### About this exercise
In the commit text, what number does BUILD_NUM change to?

*** Given text Section Begins ***

* IPTImporter.cpp (IPTImporter::finalize): see #1513 iptables

importer should check default policy in standard chains.
2026-03-18 17:27:20 +01:00 · 2010-06-11 20:27:35 +00:00 · 2010-06-11 20:27:35 +00:00 · 4ecb807f23
commit 4ecb807f23
parent 9cfe3b9866
7 changed files with 177 additions and 22 deletions
--- a/2
+++ b/2
@ -1 +1 @@
-#define BUILD_NUM 2970
+#define BUILD_NUM 2971
--- a/doc/ChangeLog
+++ b/doc/ChangeLog
@ -1,9 +1,14 @@
+2010-06-11  vadim  <vadim@vk.crocodile.org>
+
+	* IPTImporter.cpp (IPTImporter::finalize): see #1513 iptables
+	importer should check default policy in standard chains.
+
 2010-06-08  Vadim Kurland  <vadim@vk.crocodile.org>

 	* applied patch from slif@bellsouth.net to fix compiler
 	warnings. Patch applied partially since not all fixes were
 	appropriate. fixes #1510
-	
+
 	* IPTImporter.cpp (IPTImporter::pushPolicyRule): fixed #1512 SF
 	bug 3012953: iptables importer sometimes does not recognize rule
 	with " ESTABLISHED,RELATED ". Parser properly processed iptables
--- a/src/gui/IPTImporter.cpp
+++ b/src/gui/IPTImporter.cpp
@ -1166,6 +1166,46 @@ Firewall* IPTImporter::finalize()

        fwopt->setBool("firewall_is_part_of_any_and_networks", false);

+        // scan all UnidirectionalRuleSet objects and take care of
+        // their default action
+        std::map<const string, UnidirectionalRuleSet*>::iterator it;
+        for (it=all_rulesets.begin(); it!=all_rulesets.end(); ++it)

*** Given text Section Ends ***
*** Supplied information Section Begins ***

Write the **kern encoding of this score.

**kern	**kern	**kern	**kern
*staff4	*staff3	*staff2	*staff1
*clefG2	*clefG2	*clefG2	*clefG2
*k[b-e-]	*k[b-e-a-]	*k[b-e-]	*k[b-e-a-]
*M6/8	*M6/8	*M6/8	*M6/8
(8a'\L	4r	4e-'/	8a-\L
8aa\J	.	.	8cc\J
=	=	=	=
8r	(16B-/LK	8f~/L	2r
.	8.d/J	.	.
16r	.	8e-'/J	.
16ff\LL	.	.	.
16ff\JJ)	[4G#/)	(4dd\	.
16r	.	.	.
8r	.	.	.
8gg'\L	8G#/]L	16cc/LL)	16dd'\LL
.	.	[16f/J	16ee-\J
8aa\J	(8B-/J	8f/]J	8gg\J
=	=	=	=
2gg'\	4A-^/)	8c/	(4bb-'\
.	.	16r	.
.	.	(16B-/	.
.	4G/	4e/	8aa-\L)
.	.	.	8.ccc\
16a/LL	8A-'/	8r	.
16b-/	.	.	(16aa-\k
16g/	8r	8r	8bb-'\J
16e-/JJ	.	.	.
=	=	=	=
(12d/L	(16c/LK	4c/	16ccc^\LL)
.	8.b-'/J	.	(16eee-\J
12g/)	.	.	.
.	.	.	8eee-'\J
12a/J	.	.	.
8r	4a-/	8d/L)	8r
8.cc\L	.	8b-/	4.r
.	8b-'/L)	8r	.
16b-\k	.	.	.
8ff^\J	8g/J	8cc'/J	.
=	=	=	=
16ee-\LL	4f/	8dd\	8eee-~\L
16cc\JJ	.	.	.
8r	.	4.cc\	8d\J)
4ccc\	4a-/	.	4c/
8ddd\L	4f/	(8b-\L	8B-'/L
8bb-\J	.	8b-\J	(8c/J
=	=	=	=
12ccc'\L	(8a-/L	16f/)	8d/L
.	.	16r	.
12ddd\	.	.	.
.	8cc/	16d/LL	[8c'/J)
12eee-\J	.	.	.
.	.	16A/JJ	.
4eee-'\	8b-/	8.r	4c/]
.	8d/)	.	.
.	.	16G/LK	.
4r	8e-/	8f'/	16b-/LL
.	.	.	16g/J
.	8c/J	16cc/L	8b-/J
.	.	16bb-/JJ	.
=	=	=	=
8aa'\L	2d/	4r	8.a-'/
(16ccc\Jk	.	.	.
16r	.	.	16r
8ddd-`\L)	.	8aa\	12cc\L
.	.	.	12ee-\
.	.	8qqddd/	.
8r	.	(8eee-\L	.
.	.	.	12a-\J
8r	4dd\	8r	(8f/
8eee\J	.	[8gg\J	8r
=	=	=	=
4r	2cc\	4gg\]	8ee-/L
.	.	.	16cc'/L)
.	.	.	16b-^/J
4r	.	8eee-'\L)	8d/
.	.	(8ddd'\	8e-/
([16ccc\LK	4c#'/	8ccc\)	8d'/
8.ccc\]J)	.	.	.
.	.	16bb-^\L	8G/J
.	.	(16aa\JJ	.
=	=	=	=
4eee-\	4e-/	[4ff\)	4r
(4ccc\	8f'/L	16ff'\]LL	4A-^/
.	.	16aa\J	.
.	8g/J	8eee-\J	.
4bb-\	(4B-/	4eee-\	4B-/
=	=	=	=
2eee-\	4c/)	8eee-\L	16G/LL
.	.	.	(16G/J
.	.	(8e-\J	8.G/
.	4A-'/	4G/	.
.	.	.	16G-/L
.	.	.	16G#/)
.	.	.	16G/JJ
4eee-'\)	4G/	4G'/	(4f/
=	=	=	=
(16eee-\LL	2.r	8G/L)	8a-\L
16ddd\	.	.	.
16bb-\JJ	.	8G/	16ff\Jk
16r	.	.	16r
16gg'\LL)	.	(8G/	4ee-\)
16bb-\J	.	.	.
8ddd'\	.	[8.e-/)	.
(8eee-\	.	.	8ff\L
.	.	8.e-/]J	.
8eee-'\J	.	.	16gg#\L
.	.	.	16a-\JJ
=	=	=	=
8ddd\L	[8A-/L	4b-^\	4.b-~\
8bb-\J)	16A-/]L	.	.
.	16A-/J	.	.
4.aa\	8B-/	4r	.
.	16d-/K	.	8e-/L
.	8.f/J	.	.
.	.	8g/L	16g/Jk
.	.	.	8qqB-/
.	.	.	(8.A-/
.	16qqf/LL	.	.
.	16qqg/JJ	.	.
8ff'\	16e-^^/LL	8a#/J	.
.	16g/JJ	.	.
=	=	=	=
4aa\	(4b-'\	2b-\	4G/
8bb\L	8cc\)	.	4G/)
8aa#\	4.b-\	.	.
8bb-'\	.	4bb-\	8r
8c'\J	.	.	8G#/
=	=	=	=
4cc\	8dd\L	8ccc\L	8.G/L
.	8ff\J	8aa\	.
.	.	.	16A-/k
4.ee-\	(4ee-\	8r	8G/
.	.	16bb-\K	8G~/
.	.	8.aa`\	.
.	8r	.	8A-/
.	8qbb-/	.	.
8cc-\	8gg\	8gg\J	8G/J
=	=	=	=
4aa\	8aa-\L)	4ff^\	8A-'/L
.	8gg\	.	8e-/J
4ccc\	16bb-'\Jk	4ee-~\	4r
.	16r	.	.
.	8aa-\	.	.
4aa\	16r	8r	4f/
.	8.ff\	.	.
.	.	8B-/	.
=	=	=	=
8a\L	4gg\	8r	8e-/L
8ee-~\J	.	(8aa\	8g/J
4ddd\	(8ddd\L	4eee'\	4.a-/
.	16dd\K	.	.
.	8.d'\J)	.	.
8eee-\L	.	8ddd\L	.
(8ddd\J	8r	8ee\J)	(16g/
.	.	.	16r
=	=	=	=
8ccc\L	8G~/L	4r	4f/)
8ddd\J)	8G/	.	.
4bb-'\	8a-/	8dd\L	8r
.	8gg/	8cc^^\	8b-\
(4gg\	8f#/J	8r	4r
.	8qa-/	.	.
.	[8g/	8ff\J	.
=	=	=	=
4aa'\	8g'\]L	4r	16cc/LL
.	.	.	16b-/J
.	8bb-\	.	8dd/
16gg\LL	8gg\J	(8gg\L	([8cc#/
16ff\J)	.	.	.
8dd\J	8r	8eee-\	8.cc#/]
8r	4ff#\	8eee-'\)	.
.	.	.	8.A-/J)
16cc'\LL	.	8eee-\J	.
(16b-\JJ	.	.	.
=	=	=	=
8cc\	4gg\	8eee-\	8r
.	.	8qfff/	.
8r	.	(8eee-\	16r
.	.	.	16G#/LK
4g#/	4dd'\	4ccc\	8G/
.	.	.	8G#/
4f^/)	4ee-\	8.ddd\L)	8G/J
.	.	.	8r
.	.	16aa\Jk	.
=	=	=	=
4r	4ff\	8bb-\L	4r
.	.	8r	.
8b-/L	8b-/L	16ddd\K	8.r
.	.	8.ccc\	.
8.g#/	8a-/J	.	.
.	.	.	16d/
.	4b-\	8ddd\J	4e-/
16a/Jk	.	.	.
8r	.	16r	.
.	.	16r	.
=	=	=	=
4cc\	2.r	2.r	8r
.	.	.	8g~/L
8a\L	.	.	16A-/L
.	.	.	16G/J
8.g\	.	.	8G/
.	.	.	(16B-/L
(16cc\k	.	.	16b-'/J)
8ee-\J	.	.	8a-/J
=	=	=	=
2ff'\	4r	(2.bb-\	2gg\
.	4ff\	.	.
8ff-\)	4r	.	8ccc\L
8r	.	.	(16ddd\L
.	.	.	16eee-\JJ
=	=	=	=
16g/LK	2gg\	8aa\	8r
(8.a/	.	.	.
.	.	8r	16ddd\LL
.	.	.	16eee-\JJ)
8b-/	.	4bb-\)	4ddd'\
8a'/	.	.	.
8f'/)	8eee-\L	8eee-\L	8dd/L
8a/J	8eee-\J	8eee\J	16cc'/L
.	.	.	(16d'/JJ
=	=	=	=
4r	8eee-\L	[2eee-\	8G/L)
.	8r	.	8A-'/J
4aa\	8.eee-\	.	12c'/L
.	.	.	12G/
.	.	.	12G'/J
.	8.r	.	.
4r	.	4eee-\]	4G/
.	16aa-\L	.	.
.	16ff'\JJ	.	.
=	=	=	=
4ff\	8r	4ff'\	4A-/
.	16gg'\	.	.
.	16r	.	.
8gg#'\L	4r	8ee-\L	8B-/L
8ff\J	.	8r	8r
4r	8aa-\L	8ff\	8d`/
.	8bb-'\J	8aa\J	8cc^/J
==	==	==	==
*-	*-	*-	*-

*** Supplied information Section Ends ***

### Solution to this exercise
2971